July 14, 2023
Running a half marathon has been on my bucket list for a long time, but thinking about running 13.1 miles straight while considering my blood sugars always held me back. I was worried that I would have a hard time keeping them in a normal range for that long without going dangerously low and having to stop. But, I was set on accomplishing this, so I needed a little bit of help.
I signed on to work with a registered dietician and diabetes educator with Your Diabetes Insider. Not only do they work with people on managing their blood sugars and lower their A1C, but they also help people with diabetes lose weight and accomplish athletic goals like running a half marathon. Ben Tzeel, my personal dietician, helped me right away to figure out what I needed to do in order to maintain good blood sugars while increasing my weekly running mileage.
Insulin On Board
The first thing I learned to consider was insulin on board. I use the Tandem/Dexcom G6 Control IQ system for my diabetes management. Because I like to run first thing in the morning, insulin on board wasn’t always something I considered. Sometimes if the mileage is short enough and my BG is over about 110 mg/dL, I’ll run without eating any food beforehand. However, as the mileage went up, it wasn’t necessarily responsible to run without having any food in my system.
Based on advice from Ben, I would eat between 15 and 20 grams of carbs about 15-20 minutes before my run. I would take insulin for about half the carbs I was eating. This would prevent me from spiking in the beginning of the run and keep me fueled without causing a low blood sugar. Most of the time with this method, my blood sugars would stay very steady throughout the entirety of the run.
If I wanted to run at a different time of day than the morning, I needed to take a look at how much insulin I had active before heading out. If there was any insulin on board before I headed out for a run, I was likely to go low, so I had to make sure to correct with a little bit of carbs beforehand.
You’ve heard it from every doctor, nurse, endocrinologist, and diabetes educator out there: “Take your insulin 15 minutes before you eat!” For 16 years, I never listened. I didn’t care. I wouldn’t take my insulin until right before I ate, or even as I was eating, and I would inevitably spike right after the carbs hit my system.

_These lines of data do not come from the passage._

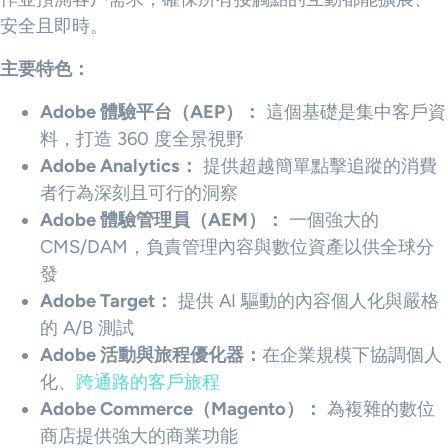
安全且即時。
主要特色：
Adobe 體驗平台（AEP）：
這個基礎是集中客戶資
料，打造 360 度全景視野
Adobe Analytics：
提供超越簡單點擊追蹤的消費
者行為深刻且可行的洞察
Adobe 體驗管理員（AEM）：
一個強大的
CMS/DAM，負責管理內容與數位資產以供全球分
發
Adobe Target：
提供 AI 驅動的內容個人化與嚴格
的 A/B 測試
Adobe 活動與旅程優化器：
在企業規模下協調個人
化、
跨通路的客戶旅程
Adobe Commerce（Magento）：
為複雜的數位
商店提供強大的商業功能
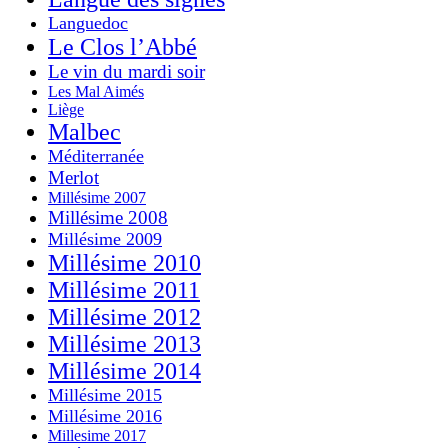
Languedoc
Le Clos l’Abbé
Le vin du mardi soir
Les Mal Aimés
Liège
Malbec
Méditerranée
Merlot
Millésime 2007
Millésime 2008
Millésime 2009
Millésime 2010
Millésime 2011
Millésime 2012
Millésime 2013
Millésime 2014
Millésime 2015
Millésime 2016
Millesime 2017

After I started working with Ben, I started pre-bolusing, not thinking it was going to help. Let’s just say, all those doctors, nurses, etc. knew what they were talking about. My post meal spikes became few and far between, and I was able to keep my BG in range for several hours after a meal. What does this have to do with half marathon training you ask? Everything! Having good BG management throughout the day means not only do I feel better during the day, but I sleep better at night, and therefore have way better runs in the morning.
During Run Fuel
Most avid runners will recommend different types of gels and chews for 30-40 minutes into your run to keep your energy up. Unfortunately, most of these products have a ton of sugar in them. If I ate them on the run, it would be fine at first. But, within 15 minutes of finishing the run, my BG would spike to 300 or more! I then decided to start using UCAN Edge Gels. Ben highly recommended them, and they’re sugar free! They give me the energy I need to finish a long run strong without affecting my blood sugars too much.
After a run, the last thing I want to do is eat. I used to finish a run and then not eat for several hours after. I would then be exhausted the rest of the day, feeling nauseous, and I wouldn’t be able to do anything else the rest of the day.
One thing Ben taught me was to replenish my electrolytes and get a good protein source in as soon as I finished a run. I started having a Gatorade Zero right when I got home, and I ate a protein bar before I hopped in the shower. I also prepared for long runs by drinking Bodyarmour Lyte the days leading up to the run. This helped me not get nauseous and allowed me to do a whole day of weekend activities after running 8, 9, or even 10 miles that morning.
The Dexcom G6 has been a game changer when it comes to running with Type 1. Not having to stop and prick my finger in order to check my BG in the middle of a run is huge. Unfortunately, the adhesive doesn’t always want to stay on through a sweaty workout. I’ve found that the only tape to keep it secure for the full 10 days is ExpressionMed! They come in skin tone (my favorite) plus some really fun designs (Someone has even complimented my Dexcom as a "cool tattoo").
I also utilize an apple watch while I run. Not only does it track my distance and time; I’m also able to check my blood sugar on it as well. This makes it so that my phone can stay safely tucked away in my runners belt throughout the whole run.
After putting in the work and training for several months, I was able to complete the Grand Tetons Half Marathon in June 2023! I attribute my success to Ben with Your Diabetes Insider being so available to me throughout the process. Not only did he help me with my BG management, but he was a great resource on nutrition and fueling my body properly for running long distances. I also want to thank ExpressionMed tape for making such an awesome product. Running long distances means sweating for a long period of time, and ExpressionMed tape is the only tape I’ve found to prevent my Dexcom from falling off before it’s time.